Earlier this month, I reviewed Alan Moore and David Lloyd’s celebrated 1980s comic book series V for Vendetta – and inevitably, my thoughts turned to its 2006 big screen adaptation. Before too long, I was revisiting the film, and what struck me was how director James McTeigue and screenwriters the Wachowskis perfectly captured certain aspects of the comic, and completely fumbled others. The result is an uneven dystopian thriller that amps up the action and dumbs down the themes of its source material – and somehow it works.
What is V for Vendetta about?
As you might expect, V for Vendetta follows the same basic storyline as the comic book: in a world where the UK is ruled by a fascistic government, impressionable young woman Evey (Natalie Portman) is taken in by a mysterious revolutionary dressed as Guy Fawkes and known only as V (Hugo Weaving).
The sole survivor of an unspeakable concentration camp, V plots the downfall of the totalitarian regime for the supposed good of society. But as Evey is drawn deeper into V’s schemes, she begins to question his true motives…

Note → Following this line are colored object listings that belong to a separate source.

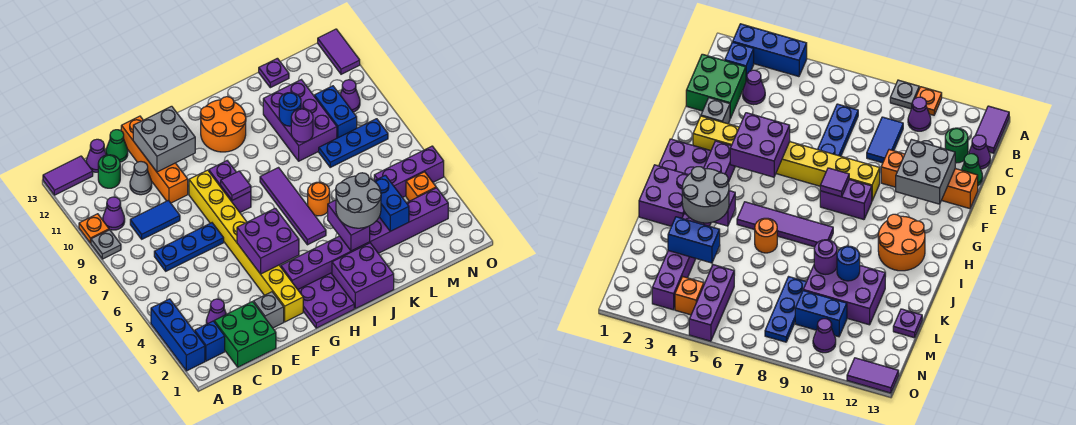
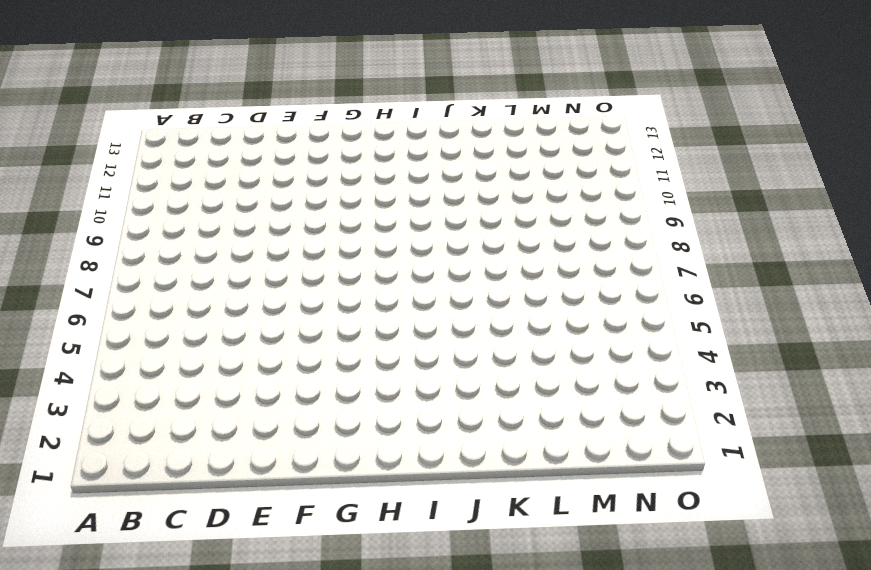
none -> blue brick A2:A4 level 1
none -> grey plate A9 level 1
none -> orange plate A10 level 1
none -> purple tile A13:B13 level 1

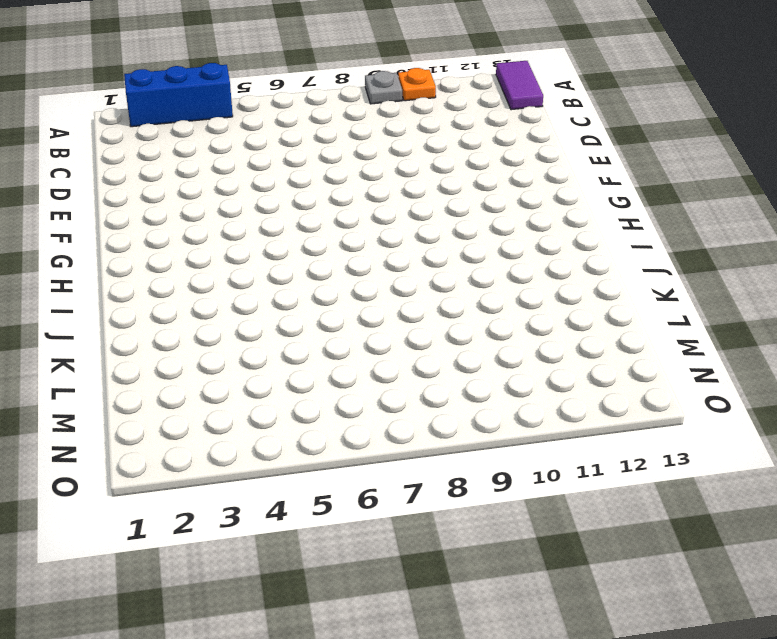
none -> blue brick B2 level 1
none -> purple cone B10 level 1
none -> green brick C1:D2 level 1
none -> purple cone C3 level 1

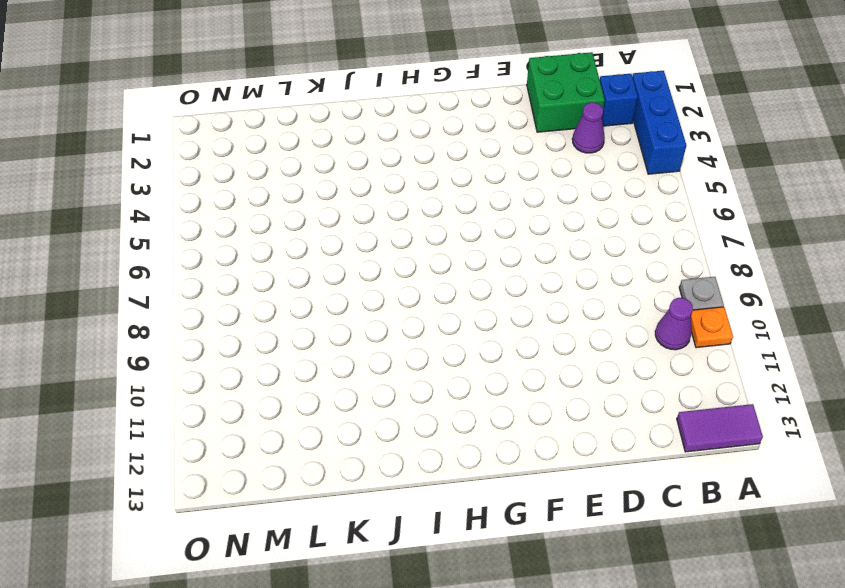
none -> blue plate C7:E7 level 1
none -> blue tile C9:D9 level 1
none -> green round brick C12 level 1
none -> purple cone C13 level 1

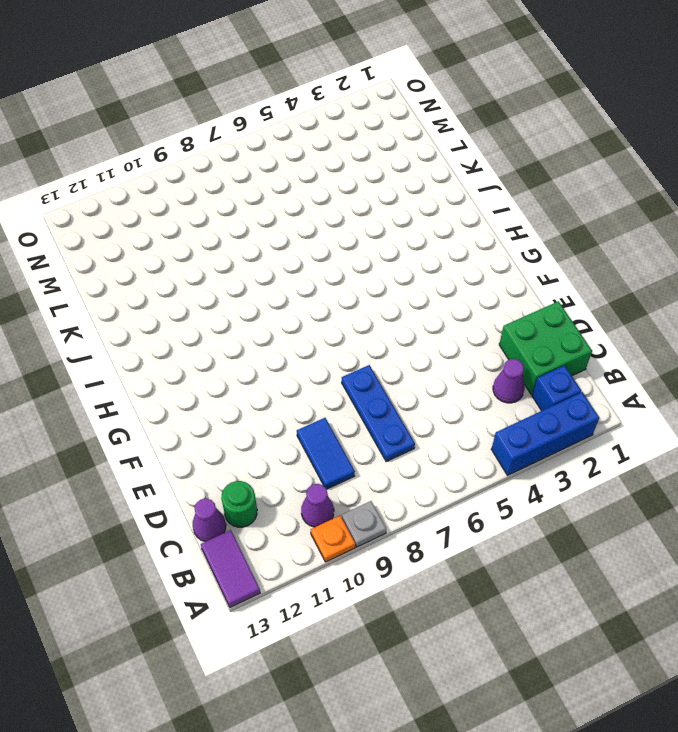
none -> grey cone D11 level 1
none -> green cone D13 level 1
none -> grey brick E2 level 1
none -> orange brick E10:E13 level 1

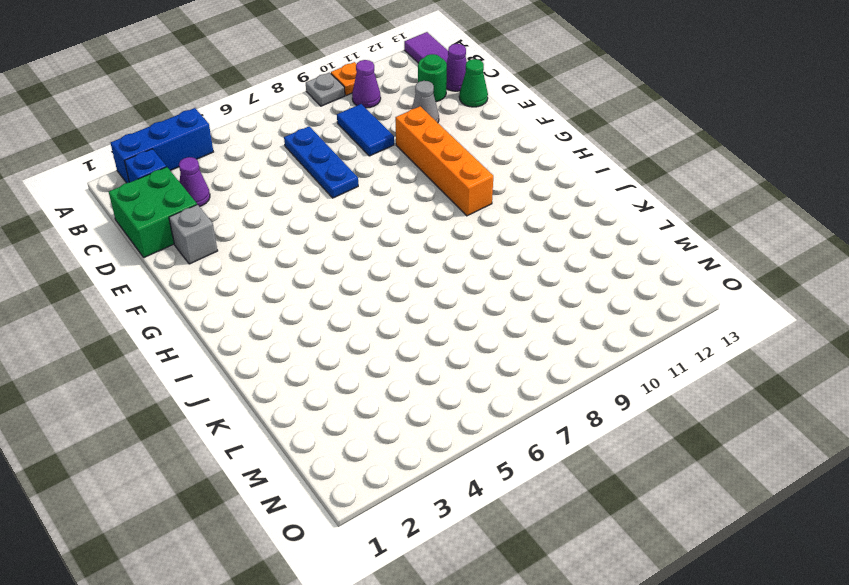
orange brick E10:H10 level 1 -> orange brick E10:E13 level 1
none -> yellow brick F2:F9 level 1
none -> purple plate G1:H2 level 1
none -> purple brick G3:N3 level 1
none -> purple brick G8:G9 level 1

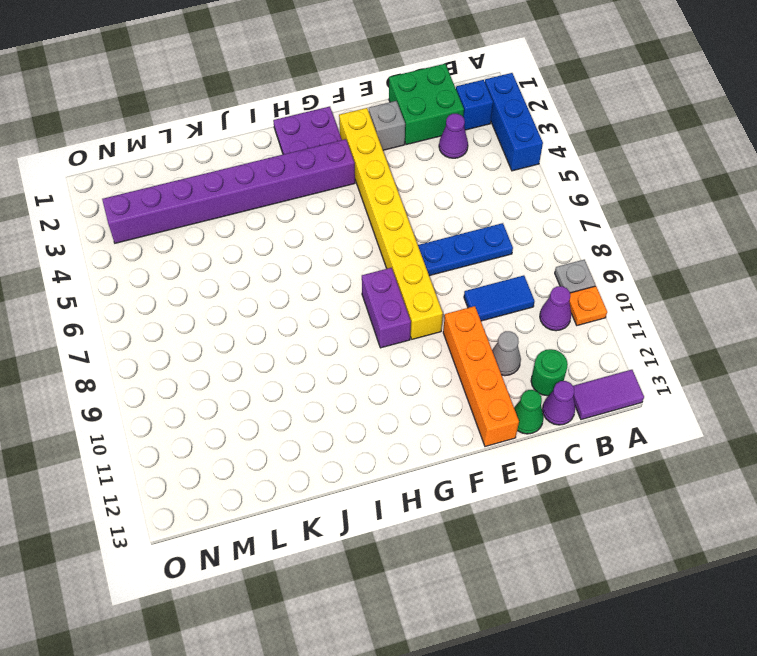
none -> orange round brick H11:I12 level 1
none -> purple brick I1:J2 level 1
none -> purple tile I5:I8 level 1
none -> orange round brick J6 level 1

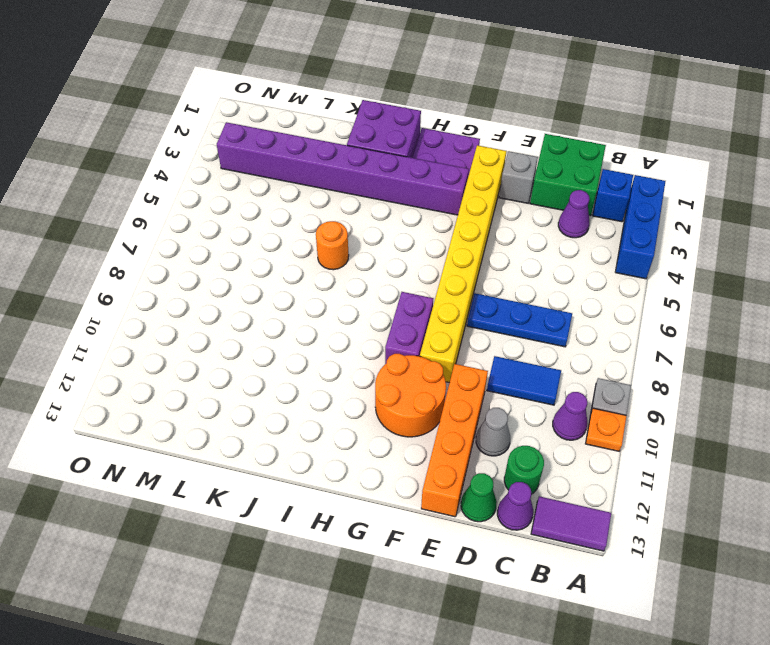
orange round brick F10:G11 level 1 -> orange round brick H11:I12 level 1
none -> purple tile I5:I8 level 1
none -> purple brick K9:L11 level 1
none -> blue plate L8:N8 level 1
none -> purple plate L13 level 1

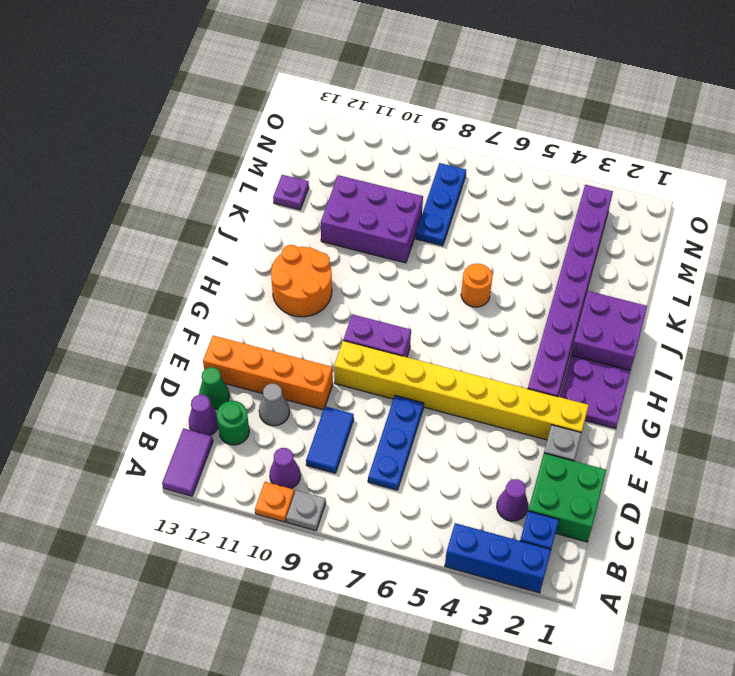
none -> purple tile I5:I8 level 1
none -> purple brick M5:O5 level 1
none -> blue brick M9:M10 level 1
none -> orange brick N4 level 1

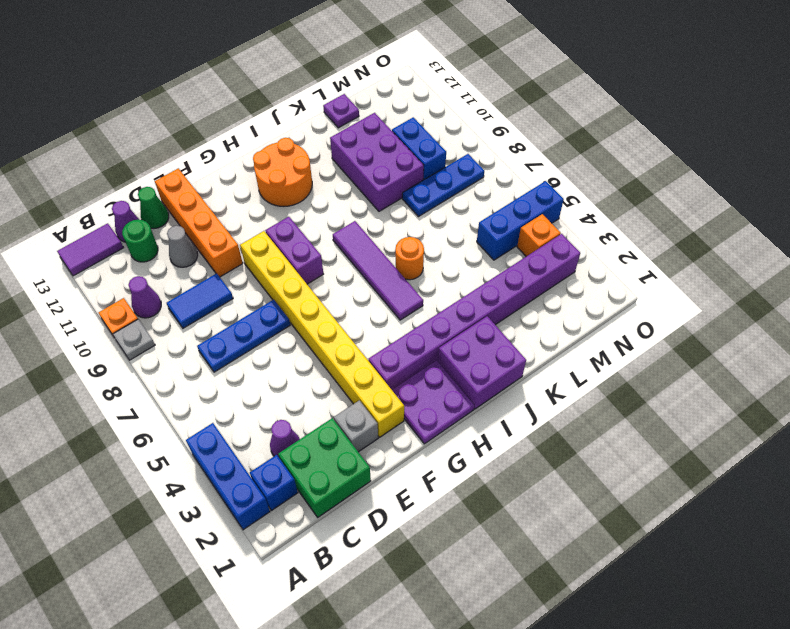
blue brick M5:O5 level 1 -> purple brick M5:O5 level 1
none -> purple cone N10 level 1
none -> purple tile O12:O13 level 1
none -> grey brick E11:F12 level 2
none -> purple brick F4:G5 level 2

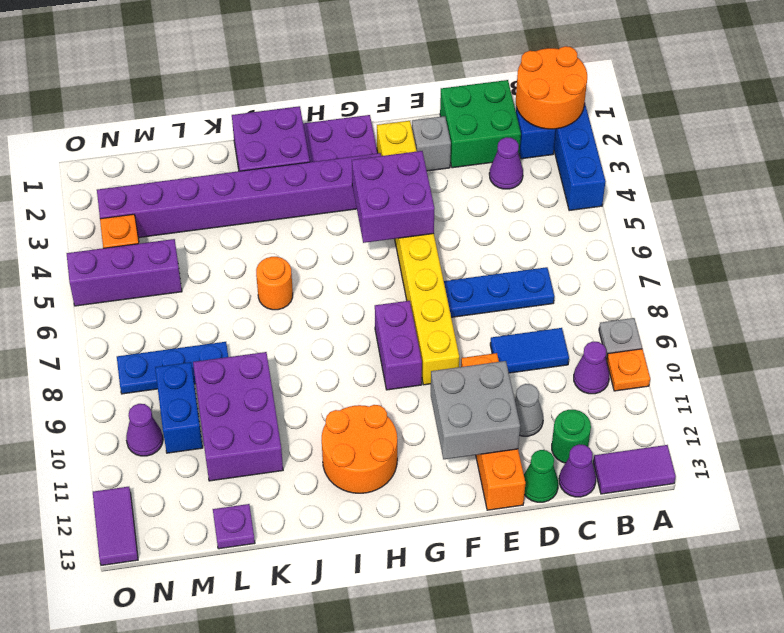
orange round brick A1:B2 level 2 -> none
none -> purple tile I5:I8 level 1
none -> purple tile G8 level 2
none -> purple brick J3:J4 level 2
none -> purple round brick K9 level 2

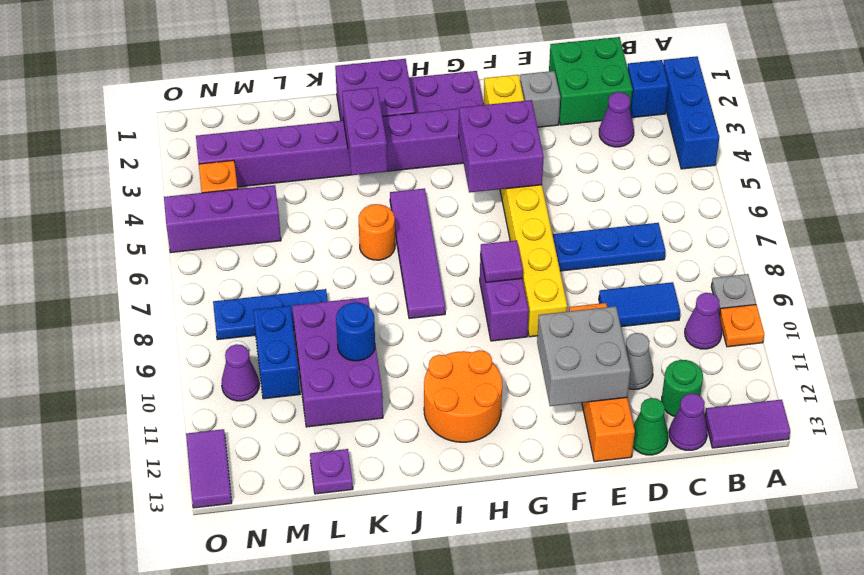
none -> purple round brick K9 level 2
none -> blue brick L3:L4 level 2
none -> grey round brick J3:K4 level 3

Sacrificing ambiguity for a rousing finale
If V for Vendetta hit the same overall beats as Moore and Lloyd’s original story, that’s because McTeigue and the Wachowskis have stripped it down to these essential plot points. Now, on one level, that’s a smart choice: paring down the comic book’s sprawling narrative and complex network of characters was the only way to make it fit the film’s 2+ hour runtime.
But there’s a downside to streamlining V for Vendetta, and that’s oversimplification. By reducing the story to good guys vs bad guys, McTeigue and the Wachowskis also remove the ambiguity that was central to the V for Vendetta comics’ characters and themes, and which made it so interesting.
The source material’s key concept – anarchy – is pretty much absent from the movie, as are challenging ideas like a stable, fascist society being potentially preferable to the chaotic alternative presented by V. Instead, we get a simplistic, hit-and-miss satire of modern US domestic and foreign policy, complete with one-dimensional villains who represent a system so irredeemably awful that we don’t hesitate to cheer on V as he fights to bring them down. It’s easier to digest and rationalise – and so much less compelling as a result.
Then there’s the V/Evey dynamic/ Unlike the comic – which left the precise nature of this relationship undefined – the V for Vendetta film introduces a clunky romance between the duo, further chipping away at the story’s overall ambiguity levels.
If you then toss in some clumsy added allusions to The Count of Monte Cristo and an inexplicable “bullet time”-inspired sequence lifted straight from the Wachowksis’ Matrix trilogy and really, you should have a mess on your hands. So why is V for Vendetta so undeniably entertaining?
A strong cast, an even stronger emotional connection with the audience
For starters, there’s the cast. Admittedly, nobody is turning in career best work here, but the performances are decent across the board, especially Weaving who – despite being behind a mask or other prosthetics the entire time – brings V to life effectively through strong vocals and deft body language. By comparison, Portman offers up a more serviceable performance that’s hampered by a wobbly British accent, but she manages to nail her character’s major scenes and proves a likeable lead.
It also doesn’t hurt that V for Vendetta also looks and sounds great. Cinematographer Adrian Biddle uses colour and lighting effectively – particularly during two of the film’s standout flashback sequences – while composer Dario Marianelli’s understated score strikes just the right note, enhancing rather than overwhelming the movie’s big moments.
But really, what V for Vendetta‘s success boils down to is the raw emotional connection it forges with its audience. McTeigue and the Wachowskis may have stripped out a lot of the comic’s more weighty themes, but what’s left – the creative and destructive forces that drive change, the power of symbols and ideas to change the world – is dynamite stuff. What’s more, it’s the kind of material that’s easy to connect with on an emotional level, so much so that only the most hard-hearted viewer won’t be punching the air when the V for Vendetta adaptation’s decidedly more upbeat conclusion rolls around,
V for Vendetta is far from the perfect comic book movie adaptation – indeed, in many ways, it misses the point of Alan Moore and David Lloyd’s comics entirely. However, thanks to its strong cast, impressive visuals and score, and (most importantly) sheer emotional heft, this James McTeigue film still manages to succeed, taken on its own terms.